Webb has used other knowledge mining tools in the past—he mentions tools from Thomson Reuters and Papers for Mac for managing references—but he believes Euretos’ BRAIN tool is more comprehensive.
Webb has been testing the product for almost 6 months, and has incorporated it into his daily work. Over those months, Euretos has continued to update the user interface, making improvements, Webb says. After several months, “I now fancy myself pretty good at getting it to do what it is advertised to do and the more I use it the more I like it. In fact, as I think of research topics that I know relatively little about, my first thought is to go to Euretos-BRAIN software.”
Flood Management
If you want to keep up to date on a particular concept, BRAIN can do the updating for you, creating personalized alerts so you can watch a topic or a list of proteins. Or if even that seems like too much, Euretos is in the trial phase of launching a reports service. By entering a protein, gene, chemical compound, etc, users can with one click generate a report summarizing BRAIN’s findings on the topic.
It’s another way to stem the tide of data, something Euretos has been working on for a while.
Euretos was founded in 2012, after more than five years of collaboration between academic and private parties in The Concept Web Alliance. The Concept Web Alliance is committed to using a Semantic Web approach to organize the massive amounts of information flooding the biological sciences including storage, interoperability and analysis of such massive and disparate data sets. The Concept Web partners included LUMC, University of Amsterdam, Stanford, Yale, MIT, EBI, Harvard, Thomson Reuters, Nature, PLoS, and the Rockefeller Foundation.
The company has broad experience in bioinformatics, semantics, IT Supply, IT Integration, IT services, data networking, and big data decision support applications, explains Wanders. He says the BRAIN platform would be a good fit for “anything that is R&D intensive,” though the company is starting in the life sciences because most of the founders and scientific advisory board members come from a life sciences background.
Euretos has seed funding and three external investors, says Wanders, and the company is actively looking for other sources of investment.
The business model is based on unlimited user site licenses. “You can access it basically with as many people as you can,” Wanders says.
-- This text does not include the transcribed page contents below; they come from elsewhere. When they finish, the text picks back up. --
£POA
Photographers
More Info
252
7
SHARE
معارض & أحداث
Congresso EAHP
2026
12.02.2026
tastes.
The caveat is that users can all see the shared workspace. “In some companies that’s undesirable, then you can purchase an extra license and you can be completely separated from the other [users].”
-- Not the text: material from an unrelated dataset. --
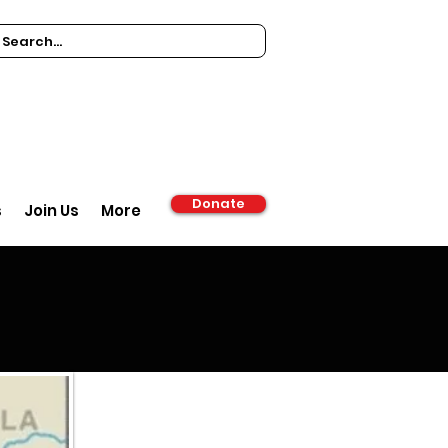
Donate
s
Join Us
More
The shared workspace, though, actually contributes to collaboration, Wanders believes. Researchers working in the same content areas can collaborate in one workspace, sharing their findings and both viewing the system’s analysis.
The collaborative nature can speed time to knowledge, the company believes. In one example Wanders shares, a group of four researchers had been reading 221 articles over the course of several weeks. They were able to reproduce the same findings in 10 minutes using BRAIN.
That kind of productivity might get addictive, says David Webb. “I imagine that this will be the kind of tool that—once you get good with it—you’re going to find it hard to put down.”